Wednesday 17 March 2010

The Great Day is Upon Us


This is jinxing it for sure, but this evening, in nary a few hours, we're going to see Shutter Island - at long last! Goody good hooray hurrah, etc.


Image from thephoenix.com - ta!

Thursday 11 March 2010

Bourne in the Middle E-E-East

See what I did there?

Yep, you guessed it, we went to see Green Zone and it was Bourne in Iraq. Well, to backtrack, we WENT to see Shutter Island, but obviously it's not out til Friday. I seem to have experienced a genuine hallucination when checking the Cineworld website yesterday morning, which resulted in me strolling up to the counter and chirpily asking for "Two for Shutter Island please" only to be met with a confused-but-friendly face and "Oh, dat ain't out til Fri-dy, looks well good tho". So, I felt like a spoon, and we saw Green Zone instead.

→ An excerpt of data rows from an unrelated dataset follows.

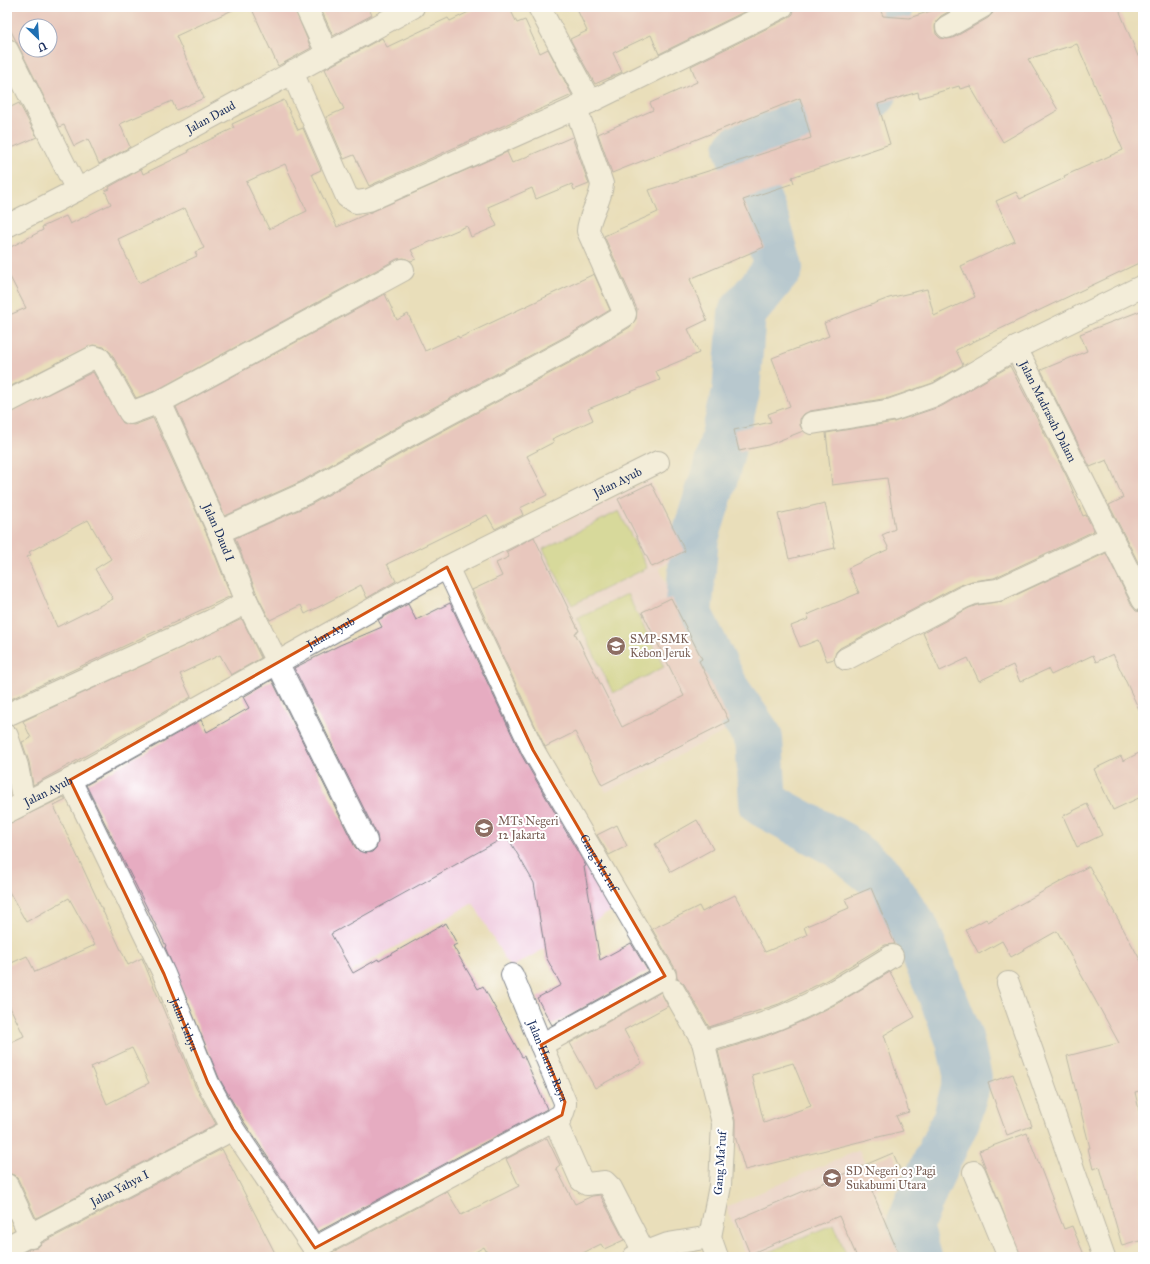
<svg xmlns="http://www.w3.org/2000/svg" width="1150" height="1264" font-family="'IM FELL Great Primer',serif">
<rect width="100%" height="100%" fill="#fff"/>
<filter id="ink" filterUnits="userSpaceOnUse"><feTurbulence type="fractalNoise" baseFrequency=".025" numOctaves="2"/><feDisplacementMap in="SourceGraphic" scale="8" xChannelSelector="R" yChannelSelector="G"/><feConvolveMatrix kernelMatrix="1 2 1 2 8 2 1 2 1" color-interpolation-filters="sRGB"/></filter>
<filter id="wash" filterUnits="userSpaceOnUse"><feTurbulence type="fractalNoise" baseFrequency=".012" numOctaves="4" result="noise"/><feDisplacementMap in="SourceGraphic" scale="16" xChannelSelector="R" yChannelSelector="G"/><feGaussianBlur stdDeviation="0.9" result="paint"/><feColorMatrix in="noise" values="0 0 0 0 0 0 0 0 0 0 0 0 0 0 0 0 0 1.4 0 .05"/><feComposite in="paint" operator="in"/></filter>
<g filter="url(#wash)">
<rect width="100%" height="100%" fill="#e9deba"/>
<g fill="#f1d0e2">
<path d="M650,479L688,553L659,568L738,725L606,792L490,559Z"/>
<path d="M530,754L617,908L510,968L473,903L295,1003L245,913Z"/>
<path d="M859,1150L905,1257H747L726,1207Z"/>
</g>
<g fill="#c2d275" stroke="#6e806a">
<path d="M619,511L647,568L572,605L543,549Z"/>
<path d="M627,594L664,667L613,693L577,619Z"/>
<path d="M834,1224L846,1254L839,1257H757Z"/>
</g>
<g fill="none" stroke-linecap="round" stroke-linejoin="round">
<path stroke="#7bade7" stroke-width="48" d="M890,7L886,16L873,94L850,110L799,125L738,149L767,225L779,268L742,313L736,392L716,471L695,538L688,614L727,692L759,738L763,803L840,845L881,878L917,933L959,1038L968,1078L956,1120L926,1184L909,1227L918,1257"/>
</g>
<g id="blocks">
<g fill="#e6acc1" fill-rule="evenodd">
<path d="M7,7H239L176,36L204,98L176,110L172,101L120,124L130,147L99,164L88,139L74,146L64,125L59,127L7,23ZM26,26H50V50H26Z"/>
<path d="M251,7H294L311,48L278,66Z"/>
<path d="M320,7H368L372,15L333,36Z"/>
<path d="M479,7H509L517,23L525,20L540,53L548,49L572,95L369,186L354,155L344,159L326,117L344,109L325,69L382,38L387,47L448,18L450,21Z"/>
<path d="M576,7H754L659,54L651,35L613,53L622,72L595,84L570,39L587,31Z"/>
<path d="M794,7H879L883,16L909,18L943,7H957L941,16L936,21L935,27L936,34L940,38L947,39L953,38L988,18L993,13L994,7H1118L1138,56L1143,54V261L956,350L963,365L933,383L889,398L810,411L804,414L800,419V425L803,431L768,445L739,451L734,430L771,422L768,414L790,406L772,358L829,336L824,323L889,298L927,289L934,316L975,297L961,266L1015,241L996,201L1016,192L1020,199L1065,178L1064,176L1123,150L1077,44L1028,59L1058,110L1003,142L970,86L960,89L959,86L919,98L918,92L878,104L890,144L792,177L794,183L743,200L764,247L690,279L707,320L688,329L699,353L656,371L660,380L588,409L593,420L552,439L554,442L527,456L547,495L520,508L523,515L495,529L487,515L387,564L396,581L367,598L361,585L305,614L301,605L270,620L258,597L235,538L312,504L413,447L584,355L630,327L636,319L637,309L604,236L658,212L649,190L811,138L800,98L612,173L598,134L653,110L650,103L697,82L691,66L788,18L793,14Z"/>
<path d="M284,100L298,130L303,128L321,170L312,174L337,227L507,152L512,163L572,137L589,184L574,190L572,184L536,199L532,188L488,207L497,226L471,237L467,226L411,250L416,259L411,261L404,258L397,259L155,391L136,398L111,353L104,347L93,345L7,388V316L26,308L7,271V249L43,230L42,227L66,216L70,224L111,204L105,191L110,189L109,187L141,169L143,174L189,152L188,150L234,128L232,124ZM285,164L307,211L269,229L246,182ZM185,208L204,248L195,252L197,256L139,283L118,239Z"/>
<path d="M19,103L37,137L7,150V109Z"/>
<path d="M594,274L610,310L572,333L401,425L300,482L225,516L176,407L385,294L397,320L408,314L425,351L458,336L459,338Z"/>
<path d="M1143,310V572L1109,505L1123,498L1107,460L1090,467L1041,370L1087,351L1080,334Z"/>
<path d="M1010,366L1067,477L1083,516L1086,515L1094,531L994,578L972,581L958,586L840,648L836,652L834,659L827,661L818,640L800,647L791,626L809,619L807,615L859,593L848,568L889,549L882,535L895,529L887,478L832,485L826,433L894,422L942,406Z"/>
<path d="M93,372L123,423L134,425L153,418L208,537L231,596L11,699L7,690V414ZM88,520L111,559L95,569L113,599L57,627L27,557L31,555L29,552Z"/>
<path d="M651,483L685,551L652,567L618,499Z"/>
<path d="M825,503L835,548L789,559L778,514Z"/>
<path d="M534,537L579,631L575,633L622,727L684,696L642,612L671,598L702,659L699,661L729,721L602,785L575,732L545,747L472,590L502,576L496,563L509,557L506,552Z"/>
<path d="M1106,553L1132,606L1136,611L1143,612V718L1113,654L1096,662L1093,655L1051,675L1048,669L1020,682L1013,665L979,681L968,658L940,671L923,633L969,608L977,605L1003,601Z"/>
<path d="M450,603L522,756L586,866L584,867L600,960L631,943L648,971L552,1025L537,998L561,985L546,957L534,883L507,836L331,934L353,973L378,959L379,961L446,923L457,944L453,946L478,989L483,986L522,1057L524,1056L547,1109L318,1232L244,1122L219,1078L165,947L166,946L86,785L201,720L207,732L249,708L243,697L272,680L355,847L359,851L365,853L372,852L376,848L378,842L377,835L294,668L340,645L382,627L378,620L408,604L416,620Z"/>
<path d="M242,619L261,658L231,675L220,655L180,674L191,697L33,785L29,762L22,742L31,738L23,721Z"/>
<path d="M1143,751V796L1113,810L1094,769L1121,756L1123,761Z"/>
<path d="M64,797L66,800L54,806L128,965L142,958L196,1088L216,1124L36,1218L18,1179L14,1175L7,1173V1044L24,1036L7,1001V965L27,956L35,972L95,945L69,898L26,922L7,888V824ZM132,1048L149,1083L107,1104L91,1067Z"/>
<path d="M1087,804L1102,835L1077,847L1063,816Z"/>
<path d="M697,820L713,849L671,872L655,844Z"/>
<path d="M617,825L627,846L609,855L597,835Z"/>
<path d="M1089,866L1143,965V1090L1135,1092L1143,1128V1240L1122,1246L1100,1167L1093,1169L1088,1148H1090L1067,1056L1119,1043L1057,931L1011,957L1002,941L979,954L966,930L986,919L988,922Z"/>
<path d="M871,888L895,944L885,945L825,981L779,1004L709,1027L684,984L677,978L676,970L652,929L699,906L702,912L735,895L765,952L807,935L804,927L849,908L845,899Z"/>
<path d="M890,972L915,1017L884,1035L909,1112L896,1116L903,1131L745,1170L735,1136V1120L718,1051L764,1037L805,1020L838,1003ZM793,1063L811,1106L764,1123L752,1075Z"/>
<path d="M661,992L668,1006L624,1030L642,1063L595,1088L570,1043Z"/>
<path d="M1013,1074L1032,1126L1007,1135L988,1083Z"/>
<path d="M1027,1133L1064,1229L1072,1226L1085,1257H1021L979,1151Z"/>
<path d="M547,1138L560,1165L556,1168L575,1204L592,1196L600,1195L624,1240L604,1249L601,1244L575,1257H489L484,1247L467,1257H332V1253L447,1191L461,1215L519,1186L506,1159Z"/>
<path d="M222,1149L277,1257H15L29,1249L37,1248L42,1243Z"/>
<path d="M893,1153L903,1176L872,1191L900,1257H857L839,1216L750,1254L736,1220Z"/>
</g>
</g>
</g>
<g filter="url(#ink)">
<use href="#blocks" fill-opacity="0" stroke="#82868c" stroke-width="1"/>
<g fill="none" stroke-linecap="round" stroke-linejoin="round">
<g stroke="#82868c" stroke-width="24">
<g id="minor">
<path d="M306,7L327,53"/>
<path d="M539,7L590,102"/>
<path d="M947,27L982,7"/>
<path d="M7,50L77,190"/>
<path d="M292,72L347,197L356,202L369,200L590,102L782,7"/>
<path id="s1" d="M7,226L77,190L413,7"/>
<path id="s2" d="M1016,348L1143,600"/>
<path id="s3" d="M7,402L94,357L100,359L130,413L160,402L219,532L247,602L366,841"/>
<path d="M160,402L403,270"/>
<path d="M812,423L892,410L938,394L1016,348L1143,286"/>
<path d="M219,532L306,493L407,436L578,344L624,316L625,314L588,231C589,214 601,201 602,184L576,108"/>
<path id="s4" d="M447,567L533,750L665,976L541,1045"/>
<path d="M846,659L964,597L974,593L998,590L1111,537"/>
<path d="M11,713L211,621L247,602"/>
<path d="M7,736L17,766L24,803"/>
<path id="s5" d="M70,780L164,974L208,1083L233,1129L320,1257"/>
<path id="s6" d="M7,812L70,780L447,567L658,462"/>
<path id="s7" d="M512,975L565,1102C566,1112 558,1118 558,1128L581,1180L587,1184L605,1182L611,1188L644,1252"/>
<path d="M1008,983L1104,1257"/>
<path d="M673,990L703,1042L723,1123L720,1186L710,1237"/>
<path d="M703,1042C725,1035 747,1030 768,1022C812,1006 852,981 892,956"/>
<path d="M974,1172L1009,1257"/>
<path d="M7,1185L31,1237"/>
<path id="s8" d="M7,1247L233,1129"/>
<path d="M315,1248L562,1115"/>
<path d="M634,1257L668,1244L710,1237L717,1257"/>
</g>
</g>
<use href="#minor" stroke="#fff" stroke-width="22"/>
</g>
</g>
<path d="M0 0H1150V1264H0ZM447,567L533,750L665,976L541,1045L565,1102L562,1115L315,1248L233,1129L208,1083L164,974L70,780Z" fill="#e9deba" fill-opacity=".55" fill-rule="evenodd"/>
<path fill="none" stroke="#d45514" stroke-width="3" stroke-linejoin="round" d="M447,567L533,750L665,976L541,1045L565,1102L562,1115L315,1248L233,1129L208,1083L164,974L70,780Z"/>
<defs>
<g id="school-disc" transform="scale(1)"><circle r="9.5" fill="#8d6e63" stroke="#fff"/><path d="M0-5L7-2L0 1L-7-2ZM-4 1L0 2.5L4 1V4Q0 6-4 4Z" fill="#fff"/></g>
</defs>
<g fill-rule="evenodd">
<use href="#school-disc" x="616" y="646"/>
<use href="#school-disc" x="484" y="828"/>
<use href="#school-disc" x="832" y="1178"/>
</g>
<g text-anchor="middle" stroke-width="4" stroke-linejoin="round" paint-order="stroke">
<g font-size="12" fill="#1b2f5e" stroke="#fff">
<text dy="4" stroke="none"><textPath href="#s1" startOffset="231">Jalan Daud</textPath></text>
<text dy="4" stroke="none"><textPath href="#s2" startOffset="71">Jalan Madrasah Dalam</textPath></text>
<text dy="4" stroke="none"><textPath href="#s6" startOffset="694">Jalan Ayub</textPath></text>
<text dy="4" stroke="none"><textPath href="#s3" startOffset="341">Jalan Daud I</textPath></text>
<text dy="4" stroke="none"><textPath href="#s6" startOffset="370">Jalan Ayub</textPath></text>
<text dy="4" stroke="none"><textPath href="#s6" startOffset="46">Jalan Ayub</textPath></text>
<text dy="4" stroke="none"><textPath href="#s4" startOffset="333">Gang Ma'ruf</textPath></text>
<text dy="4" stroke="none"><textPath href="#s5" startOffset="270">Jalan Yahya</textPath></text>
<text dy="4" stroke="none"><textPath href="#s7" startOffset="93">Jalan Harun Raya</textPath></text>
<text transform="translate(720 1163) rotate(-86)" y="4">Gang Ma'ruf</text>
<text dy="4" stroke="none"><textPath href="#s8" startOffset="127">Jalan Yahya I</textPath></text>
</g>
<g font-size="12" fill="#785e54" stroke="#fff" text-anchor="start">
<text x="630" y="643">SMP-SMK<tspan x="630" dy="14">Kebon Jeruk</tspan></text>
<text x="498" y="825">MTs Negeri<tspan x="498" dy="14">12 Jakarta</tspan></text>
<text x="846" y="1175">SD Negeri 03 Pagi<tspan x="846" dy="14">Sukabumi Utara</tspan></text>
</g>
</g>
<rect width="1150" height="1264" fill="none" stroke="#fff" stroke-width="24"/>
<g transform="translate(38 38) rotate(155)"><circle r="19" fill="#ffffff" stroke="#a4acbf"/>
<path d="M0-3L7 15L0 10L-7 15Z" fill="#1f6fb2"/>
<text y="-6" font-size="11" font-weight="bold" text-anchor="middle" fill="#1b2f5e">U</text>
</g>
</svg>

So... I can't say I was disappointed, but I wasn't blown away either. Essentially, lots of wobbly camera, and guns, some slightly-confusing-conspiracies and Matt Damon (bless him) yelling "where are the WMDs?!?" over and over again. I enjoyed it, but the most interesting thing about it was how blatantly it waved it's conspiracy theories around... Now as a left-leaning liberal type person, I of course completely believe that the Bush administration (with a little lap-dogging from our side of the pond), fabricated the idea of WMDs in Iraq (or nuclear weapons, as they used to be called before we became the planet of the apes) in order to justify a war, the real motivations of which were probably regime-change, oil, arms-manufacture-based profiteering and a bit of 9/11 scape-goatery. We know this to be true. But to make a mainstream Hollywood film about it, and treat it like a regular conspiracy thriller (as if we're not still there, as if this still isn't going on), well, Greengrass, that's interesting. I'm not sure I can draw a conclusion on that actually, so will leave this paragraph hanging...


Unfortunately, no matter how much I might have enjoyed the film, I'm always left with the same slightly nauseous and confused feeling I get after watching any film that touches on Iraq (the considerably more masterful
Hurt Locker (Kathryn Bigelow, 2009) included)... the feeling that we nobody's a good guy, nobody's a bad guy and there's nothing anyone can bloody do about it. We've made a dirty great mess of the whole thing, and it just makes me want to cry. Apologies for being such a total girl about it, but it's just the way I feel. So, am I recommending this film? As usual, I'm sure you can't tell, and neither can I. I think probably yes. I'll say, 'not bad'. And 'I wasn't bored', but that's about it.